With an innovative combination of robotics and artificial intelligence, Boston Dynamics has reimagined four-legged mechanical wonder Spot as a charismatic tour guide.
Armed with the power of OpenAI’s ChatGPT and other large language models (LLMs), Spot has been transformed from an audit assistant into an interactive robot that can chat, answer questions, and offer tours with a touch of fun and nuance.
This evolution in Spot’s capabilities is a result of Boston Dynamics exploring the broad potential of foundational models—complex AI systems that are trained on extensive data sets and can exhibit emergent behavior.
From Control to Interaction
Previously known for his inspection skills, Spot now gains new abilities as he wanders the halls of Boston Dynamics. Equipped with an array of sensors and AI-powered speech and text recognition tools, Spot demonstrates a remarkable ability to interact with people in real time. This interaction isn’t just about presenting dry facts; it’s about creating an engaging, informative experience that may include some impromptu role-playing and even humor.
Technical crew
This transformation required Spot to be equipped with a vibration-resistant speaker housing to project its new sound. Controlled by an external computer using Spot SDK, the robot integrates OpenAI’s ChatGPT API upgraded to GPT-4 and various open source LLMs. Spot’s tour guide persona is also enhanced by visual question-answering patterns that allow him to identify objects he “sees” with his cameras and answer questions about them.
Emerging Behaviors
Spot’s interactions during the tours revealed unexpected behavior, such as independently asking for help or identifying ‘parents’ among older robot models. While the Boston Dynamics team is quick to clarify that this doesn’t mean LLMs are conscious or intelligent in a human-like way, these actions highlight AI’s capacity to make statistical associations and adapt to new contexts.
Human Touch
To contribute to Spot’s human-like interactions, the team used text-to-speech services and programmed body language into the robot, allowing its robotic arm to turn towards people and ‘talk’ to them by mimicking the movements of a human mouth.
Challenges and Prospects
Despite the successes, the team also acknowledges limitations, such as the LLM’s tendency to fabricate answers or the awkwardness of delayed answers. However, the team is optimistic about the future, envisioning a world where robots understand and act on verbal instructions, reducing the learning curve for human users and increasing the utility of robots in a variety of fields.

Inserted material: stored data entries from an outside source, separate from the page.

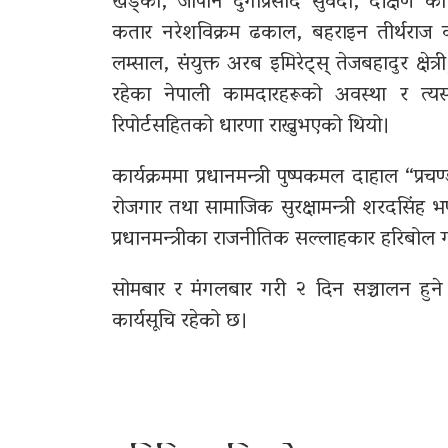
खड्का, जापान दुर्गाप्रसाद सुवेदी, दक्षिण क
कतार नरेशविक्रम ढकाल, बहराइन तीर्थराज व
लम्साल, संयुक्त अरब इमिरेट्स् तेजबहादुर क्ष
रहेका नेपाली कामदारहरूको अवस्था र त्यसम
रिपोर्टसहितको धारणा राख्नुभएको थियो।
कार्यक्रममा प्रधानमन्त्री पुष्पकमल दाहाल “प्रचण्
रोजगार तथा सामाजिक सुरक्षामन्त्री शरदसिंह भण्
प्रधानमन्त्रीका राजनीतिक सल्लाहकार हरिबोल 
सोमबार र मंगलबार गरी २ दिन सञ्चालन हुने अन्
कार्यसूचि रहेको छ।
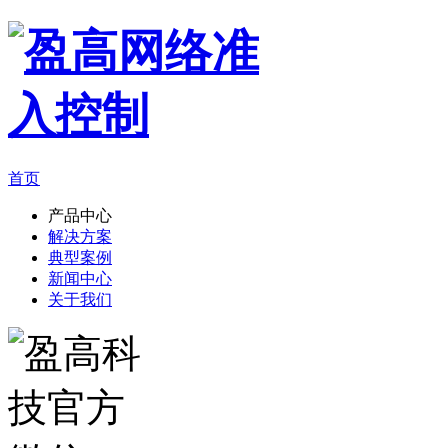
首页
产品中心
解决方案
典型案例
新闻中心
关于我们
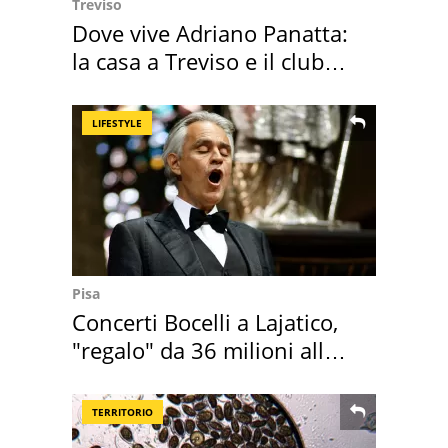
Treviso
Dove vive Adriano Panatta:
la casa a Treviso e il club
sportivo
LIFESTYLE
Pisa
Concerti Bocelli a Lajatico,
"regalo" da 36 milioni alla
Toscana
TERRITORIO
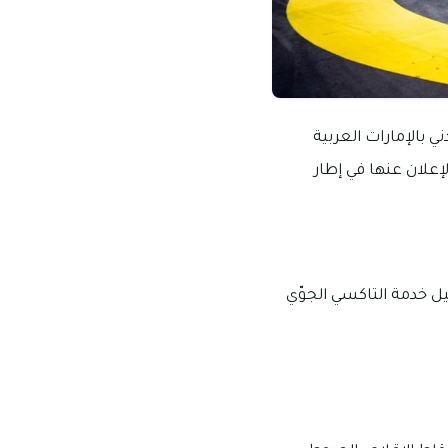
ي بالإمارات العربية
إعلان عنها في إطار
ل خدمة التاكسي الجوّي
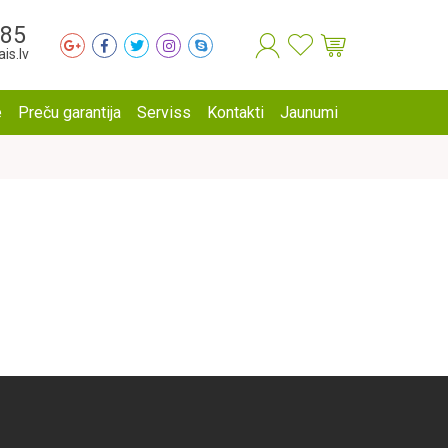
285
is.lv
e
Preču garantija
Serviss
Kontakti
Jaunumi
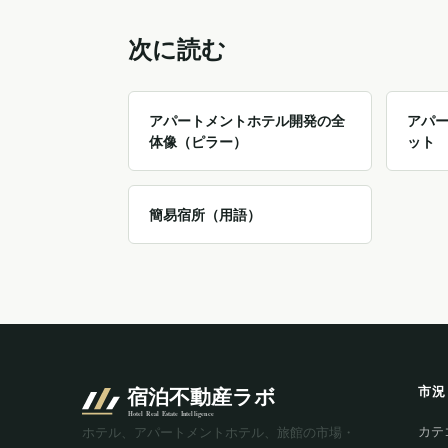
次に読む
アパートメントホテル開発の全
アパ
体像（ピラー）
ット
簡易宿所（用語）
市況
カテ
ホテル、アパートメントホテル、旅館の市場・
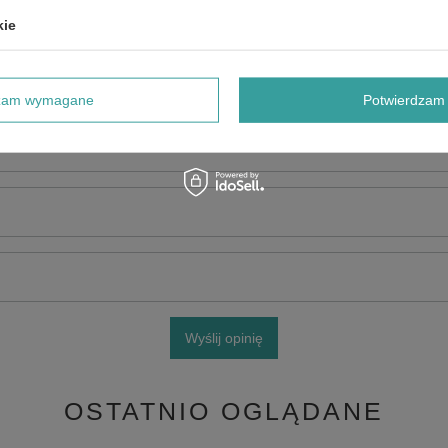
kie
dzam wymagane
Potwierdzam 
e produktu:
Wyślij opinię
OSTATNIO OGLĄDANE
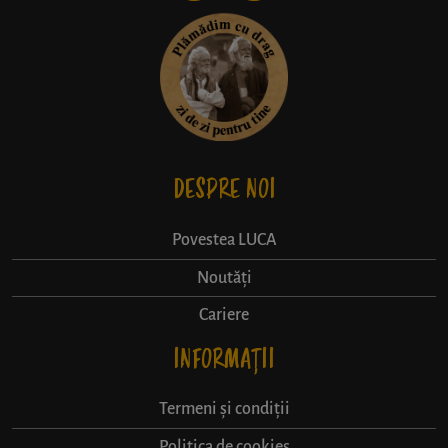
DESPRE NOI
Povestea LUCA
Noutăți
Cariere
INFORMAȚII
Termeni și condiții
Politica de cookies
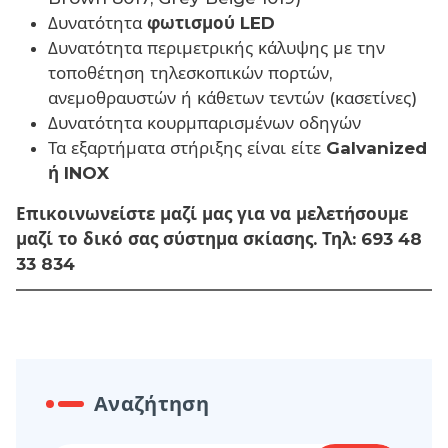
Δυνατότητα
φωτισμού LED
Δυνατότητα περιμετρικής κάλυψης με την
τοποθέτηση τηλεσκοπικών πορτών,
ανεμοθραυστών ή κάθετων τεντών (κασετίνες)
Δυνατότητα κουρμπαρισμένων οδηγών
Τα εξαρτήματα στήριξης είναι είτε
Galvanized
ή INOX
Επικοινωνείστε μαζί μας για να μελετήσουμε
μαζί το δικό σας σύστημα σκίασης. Τηλ: 693 48
33 834
Αναζήτηση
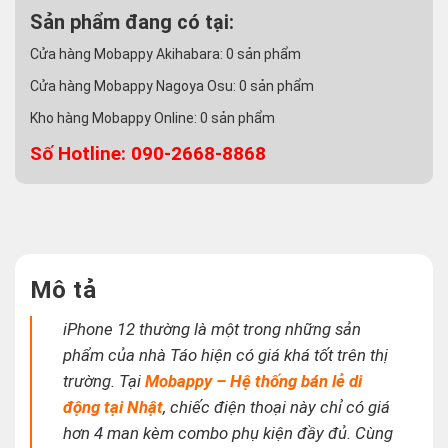
Sản phẩm đang có tại:
Cửa hàng Mobappy Akihabara:
0
sản phẩm
Cửa hàng Mobappy Nagoya Osu:
0
sản phẩm
Kho hàng Mobappy Online:
0
sản phẩm
Số Hotline: 090-2668-8868
Mô tả
iPhone 12 thường là một trong những sản
phẩm của nhà Táo hiện có giá khá tốt trên thị
trường. Tại
Mobappy – Hệ thống bán lẻ di
động tại Nhật
, chiếc điện thoại này chỉ có giá
hơn 4 man kèm combo phụ kiện đầy đủ. Cùng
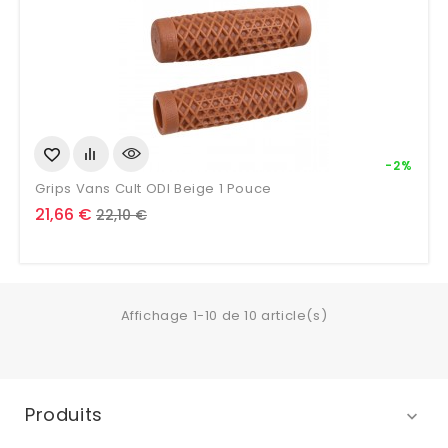
-2%
Grips Vans Cult ODI Beige 1 Pouce
Prix
Prix
21,66 €
22,10 €
de
base
Affichage 1-10 de 10 article(s)
Produits

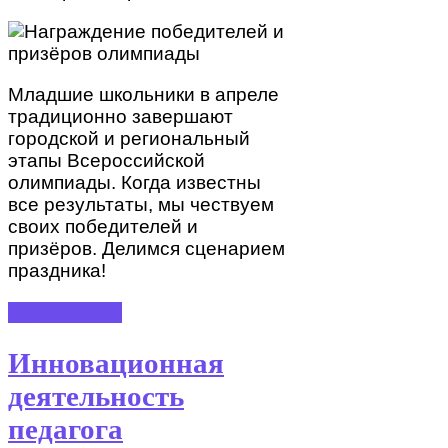
Младшие школьники в апреле
традиционно завершают
городской и региональный
этапы Всероссийской
олимпиады. Когда известны
все результаты, мы чествуем
своих победителей и
призёров. Делимся сценарием
праздника!
ПОДРОБНЕЕ
Инновационная
деятельность
педагога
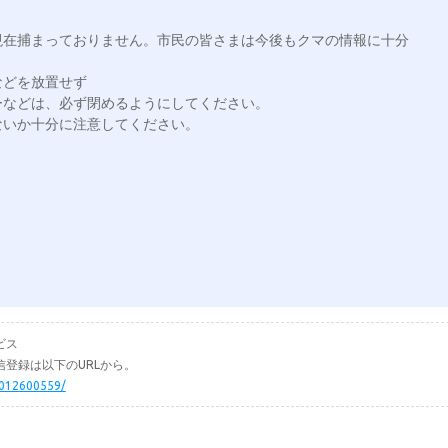
現在捕まっておりません。市民の皆さまは今後もクマの情報に十分
どを放置せず

などは、必ず閉めるようにしてください。

いか十分に注意してください。

ビス
登録は以下のURLから。
5012600559/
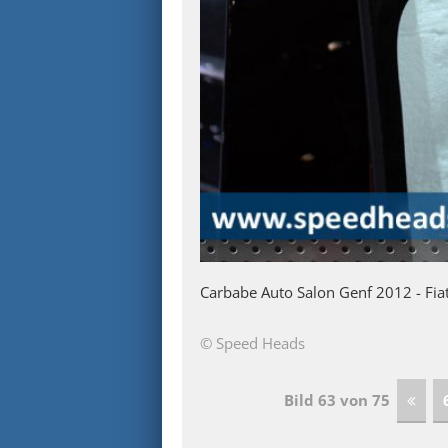
Carbabe Auto Salon Genf 2012 - Fia
© Speed Heads
Bild 63 von 75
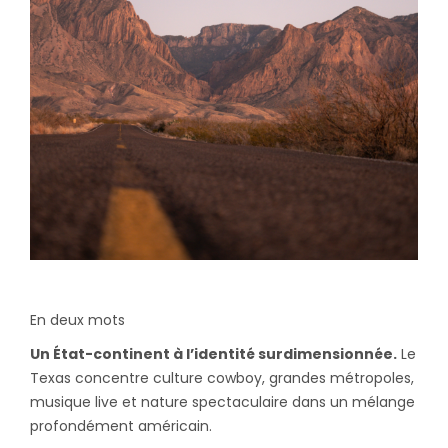
En deux mots
Un État-continent à l’identité surdimensionnée.
Le
Texas concentre culture cowboy, grandes métropoles,
musique live et nature spectaculaire dans un mélange
profondément américain.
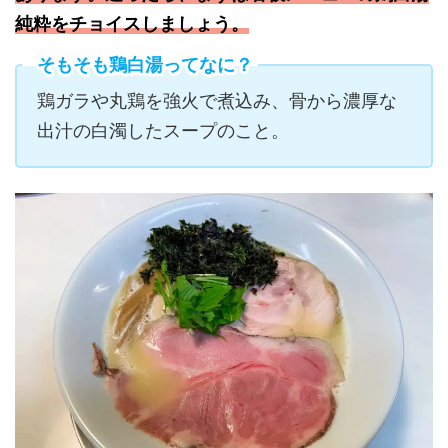
純粋をチョイスしましょう。
そもそも鶏白湯ってなに？
鶏ガラや丸鶏を強火で煮込み、骨から濃厚な
出汁の白濁したスープのこと。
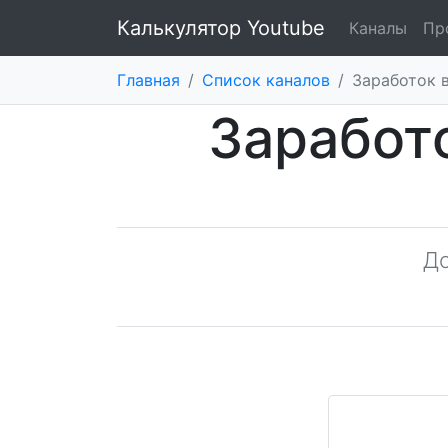
Калькулятор Youtube
Каналы
Пр
Главная
/
Список каналов
/
Заработок 
Заработ
Д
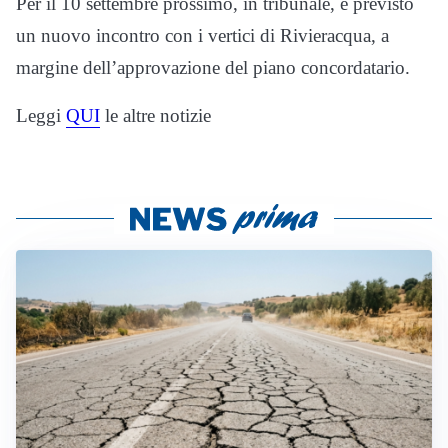
Per il 10 settembre prossimo, in tribunale, è previsto
un nuovo incontro con i vertici di Rivieracqua, a
margine dell’approvazione del piano concordatario.
Leggi
QUI
le altre notizie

Spot’s new role as a tour guide represents a significant step in the ongoing convergence of artificial intelligence and robotics. It highlights the potential of these technologies to provide not only functional benefits, but also cultural context and a whimsical touch to our interactions with machines. The experience gained from this proof of concept promises to pave the way for even more sophisticated and seamless human-robot collaborations in the future.